Testing if a new model produces better tags than your current model
Evaluating whether to switch from one model to another
Quality assurance on existing AI tags

Note: This mode only compares bookmarks that already have AI-generated tags (tags with attachedBy: "ai"). Bookmarks without AI tags are automatically filtered out.

Usage Flow

The tool fetches your latest link bookmarks from Karakeep
- In model-vs-existing mode, only bookmarks with existing AI tags are included
For each bookmark, it randomly assigns the options to "Model A" or "Model B" and runs tagging

You'll see a side-by-side comparison (randomly shuffled each time):

=== Bookmark 1/10 ===
How to Build Better AI Systems
https://example.com/article
This article explores modern approaches to...

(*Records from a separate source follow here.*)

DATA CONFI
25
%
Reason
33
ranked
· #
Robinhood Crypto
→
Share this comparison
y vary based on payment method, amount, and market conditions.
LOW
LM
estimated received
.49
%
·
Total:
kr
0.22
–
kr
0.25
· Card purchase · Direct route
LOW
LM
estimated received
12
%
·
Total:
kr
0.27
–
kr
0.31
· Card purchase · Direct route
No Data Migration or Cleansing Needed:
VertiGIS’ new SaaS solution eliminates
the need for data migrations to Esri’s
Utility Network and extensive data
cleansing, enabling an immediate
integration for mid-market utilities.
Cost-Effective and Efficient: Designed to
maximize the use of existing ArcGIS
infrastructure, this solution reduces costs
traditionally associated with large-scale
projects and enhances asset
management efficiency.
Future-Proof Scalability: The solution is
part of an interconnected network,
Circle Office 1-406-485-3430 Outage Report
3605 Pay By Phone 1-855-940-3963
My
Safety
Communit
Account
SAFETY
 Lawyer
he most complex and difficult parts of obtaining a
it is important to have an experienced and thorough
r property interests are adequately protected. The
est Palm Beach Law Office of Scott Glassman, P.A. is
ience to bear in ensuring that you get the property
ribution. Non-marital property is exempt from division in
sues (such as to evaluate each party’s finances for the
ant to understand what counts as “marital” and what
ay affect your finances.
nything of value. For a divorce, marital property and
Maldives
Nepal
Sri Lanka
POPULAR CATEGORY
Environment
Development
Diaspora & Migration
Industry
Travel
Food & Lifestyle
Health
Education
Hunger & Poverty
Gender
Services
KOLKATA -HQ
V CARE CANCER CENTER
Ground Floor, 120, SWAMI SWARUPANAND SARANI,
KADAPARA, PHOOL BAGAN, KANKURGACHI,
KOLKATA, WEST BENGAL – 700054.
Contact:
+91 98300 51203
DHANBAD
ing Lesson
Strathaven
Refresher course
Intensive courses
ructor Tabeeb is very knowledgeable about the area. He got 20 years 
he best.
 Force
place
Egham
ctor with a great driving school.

─────────────────────────────────────

Model A (blind):
  • ai
  • machine-learning
  • engineering

Model B (blind):
  • artificial-intelligence
  • ML
  • software-development

─────────────────────────────────────

Which tags do you prefer? [1=Model A, 2=Model B, s=skip, q=quit] >

Choose your preference:
- 1 - Vote for Model A
- 2 - Vote for Model B
- s or skip - Skip this comparison
- q or quit - Exit early and show current results

After completing all comparisons (or quitting early), results are displayed:

───────────────────────────────────────
=== FINAL RESULTS ===
───────────────────────────────────────
gpt-4o-mini: 6 votes
claude-3-5-sonnet: 3 votes
Skipped: 1
Errors: 0
───────────────────────────────────────
Total bookmarks tested: 10

🏆 WINNER: gpt-4o-mini
───────────────────────────────────────

The actual model names are only shown in the final results - during voting you see only "Model A" and "Model B"

Bookmark Filtering

The tool currently tests only:

Link-type bookmarks (not text notes or assets)
Non-archived bookmarks
Latest N bookmarks (where N is COMPARE_LIMIT)
In model-vs-existing mode: Only bookmarks with existing AI tags (tags with attachedBy: "ai")

Architecture

This tool leverages Karakeep's shared infrastructure:

API Client: Uses @karakeep/sdk for type-safe API interactions with proper authentication
Inference: Reuses @karakeep/shared/inference for OpenAI client with structured output support
Prompts: Uses @karakeep/shared/prompts for consistent tagging prompt generation with token management
No code duplication - all core functionality is shared with the main Karakeep application

Error Handling

If a model fails to generate tags for a bookmark, an error is shown and comparison continues
Errors are counted separately in final results
Missing required environment variables will cause the tool to exit with a clear error message

Build

To build a standalone binary:

pnpm build

The built binary will be in dist/index.js.

Notes

The tool is designed for manual, human-in-the-loop evaluation
No results are persisted - they're only displayed in console
Content is fetched with includeContent=true from Karakeep API
Uses Karakeep SDK (@karakeep/sdk) for type-safe API interactions
Inference runs sequentially to keep state management simple
Recommended to use pnpm run for the best experience (uses tsx for development)
Random shuffling: For each bookmark, models are randomly assigned to "Model A" or "Model B" to eliminate position bias. The actual model names are only revealed in the final results.